May 12, 2009

Outsider Art - Martin Sanchez

I am a huge fan of outsider art, I saw my first large installment in the Caribean on vacation. It was beautiful completely constructed of seashells, shards of mirror and white stucco. The artist had created benches, low walls and scupltures for her garden. We stumbled upon it while wandering off the beaten path - it was gorgeous.
Artist Martin Sanchez and his beautiful daughter Stephanie outside their restaurant that resides across the street from Martin's chapel.

Folk artist Martin Sanchez has transformed nearly an entire city block in Riverside, California into a chapel built from found materials, curiosities, and oddities. The photo above is a view of the exterior of the chapel, with beer and soda bottles serving as walls. The interior of the sanctuary illuminates the chapel with color from the bottles in the walls.

Some of the border walls surrounding various scupltures outside of the chapel feature some interesting materials like the Barbie doll and Gremlin toy.

Fresco featuring the sky, clouds the Holy Mother and cherubs floating overhead.
Restaurant-owner and folk artist Martin Sanchez has created an urban oasis, a garden of Eden, hidden behind shrubs, trees and a wrought-iron fence inside Martin’s Tio’s Tacos restaurant on Mission Inn Avenue in Riverside, California.
Another conglomeration sculpture by Martin at his restaurant with broken shards of statuary and figurines.
Relatively undiscovered, Mr. Sanchez has been working on his creation for almost 10 years. Patrons of the restaurant can walk underneath cooling streams of water flowing from a fountain garden made of broken pieces of clay and old pipes, discarded bicycles, dolls and other items.

One of the many mini shrines located inside the chapel featuring garage sale finds and imagery decoupaged on the window sill.





There is topiary wire filled with Barbie dolls, perfume bottles and pipe elbows. There’s an incredible path through an archway lined in tubing pumping water, creating an obstacle course of water, where one can walk without getting wet.

Sanchez came to the United States in 1984. He struggled at first, selling oranges in East Los Angeles, working in factories and making extra money by selling tacos.

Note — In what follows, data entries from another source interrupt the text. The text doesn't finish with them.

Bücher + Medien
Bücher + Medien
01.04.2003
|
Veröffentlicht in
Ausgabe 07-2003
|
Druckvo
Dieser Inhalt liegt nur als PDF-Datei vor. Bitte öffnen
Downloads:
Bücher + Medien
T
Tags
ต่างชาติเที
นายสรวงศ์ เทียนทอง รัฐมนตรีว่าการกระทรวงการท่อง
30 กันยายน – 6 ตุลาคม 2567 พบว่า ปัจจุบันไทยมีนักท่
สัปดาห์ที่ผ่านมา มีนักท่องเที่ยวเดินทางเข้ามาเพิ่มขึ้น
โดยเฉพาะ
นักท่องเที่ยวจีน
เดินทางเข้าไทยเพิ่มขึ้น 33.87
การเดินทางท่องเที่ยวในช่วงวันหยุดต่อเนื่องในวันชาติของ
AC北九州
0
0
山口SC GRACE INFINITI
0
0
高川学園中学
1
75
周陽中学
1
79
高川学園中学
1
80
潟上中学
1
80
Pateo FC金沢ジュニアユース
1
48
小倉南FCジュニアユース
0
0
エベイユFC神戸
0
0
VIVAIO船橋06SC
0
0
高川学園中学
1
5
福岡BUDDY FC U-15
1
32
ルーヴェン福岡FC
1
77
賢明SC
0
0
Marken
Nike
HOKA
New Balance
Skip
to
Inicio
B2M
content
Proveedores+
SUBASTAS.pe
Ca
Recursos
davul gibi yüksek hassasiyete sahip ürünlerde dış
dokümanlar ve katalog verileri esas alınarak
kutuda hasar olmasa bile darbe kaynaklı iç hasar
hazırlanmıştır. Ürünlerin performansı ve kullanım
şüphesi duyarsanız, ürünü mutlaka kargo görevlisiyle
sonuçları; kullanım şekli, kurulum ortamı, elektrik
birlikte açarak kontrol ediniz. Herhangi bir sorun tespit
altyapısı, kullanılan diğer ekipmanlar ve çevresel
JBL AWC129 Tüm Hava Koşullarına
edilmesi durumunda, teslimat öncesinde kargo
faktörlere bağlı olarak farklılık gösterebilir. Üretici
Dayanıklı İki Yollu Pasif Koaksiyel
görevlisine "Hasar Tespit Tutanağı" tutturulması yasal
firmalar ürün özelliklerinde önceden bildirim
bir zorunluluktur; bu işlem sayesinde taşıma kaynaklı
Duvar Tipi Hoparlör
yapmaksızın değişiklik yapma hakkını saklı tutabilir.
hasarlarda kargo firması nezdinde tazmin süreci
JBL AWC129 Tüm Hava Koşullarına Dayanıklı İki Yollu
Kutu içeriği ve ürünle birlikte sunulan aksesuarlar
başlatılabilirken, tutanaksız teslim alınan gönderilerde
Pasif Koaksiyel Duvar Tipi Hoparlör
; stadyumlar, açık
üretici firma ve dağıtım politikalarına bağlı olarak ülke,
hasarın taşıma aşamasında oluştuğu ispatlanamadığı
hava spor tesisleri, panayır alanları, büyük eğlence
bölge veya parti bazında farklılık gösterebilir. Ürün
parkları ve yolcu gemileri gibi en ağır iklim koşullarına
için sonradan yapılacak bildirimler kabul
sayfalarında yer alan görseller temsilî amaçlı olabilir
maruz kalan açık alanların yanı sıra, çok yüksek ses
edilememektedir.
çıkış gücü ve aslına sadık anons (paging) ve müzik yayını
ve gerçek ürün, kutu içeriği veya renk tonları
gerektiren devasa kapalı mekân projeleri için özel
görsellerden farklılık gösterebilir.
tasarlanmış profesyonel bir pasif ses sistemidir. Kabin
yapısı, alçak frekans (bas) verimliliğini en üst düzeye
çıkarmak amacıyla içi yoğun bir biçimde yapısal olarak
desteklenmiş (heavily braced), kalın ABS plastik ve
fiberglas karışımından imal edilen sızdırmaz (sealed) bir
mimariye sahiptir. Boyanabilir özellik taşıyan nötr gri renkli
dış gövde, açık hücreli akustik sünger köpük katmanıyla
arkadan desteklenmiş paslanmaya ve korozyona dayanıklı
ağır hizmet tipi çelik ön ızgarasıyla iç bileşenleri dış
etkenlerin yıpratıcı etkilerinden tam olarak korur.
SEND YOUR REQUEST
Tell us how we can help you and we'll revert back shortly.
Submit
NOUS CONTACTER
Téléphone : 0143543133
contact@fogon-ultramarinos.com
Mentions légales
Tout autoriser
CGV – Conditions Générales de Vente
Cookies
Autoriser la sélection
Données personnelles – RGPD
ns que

He became a legal resident during the 1986 federal amnesty.
In 1992, Sanchez quit factory work and persuaded the owner of a Mexican seafood restaurant to let him sell tacos out of a corner of the establishment. Eventually, he raised enough money to buy the place.
Now, he lives in the house next door with his wife, Concepcion Sanchez, 38, and three daughters: Stephanie, 16, Kimberly, 12, and Maiten, 1.

1 comment:

Marcella Lally said...

O Julie, I just love this kind of stuff. The almighty combo, caps, glass, shrines at it's best. When am I ever going to get it together to create a work of art like this. Maybe someday down at your farm, we can do it together!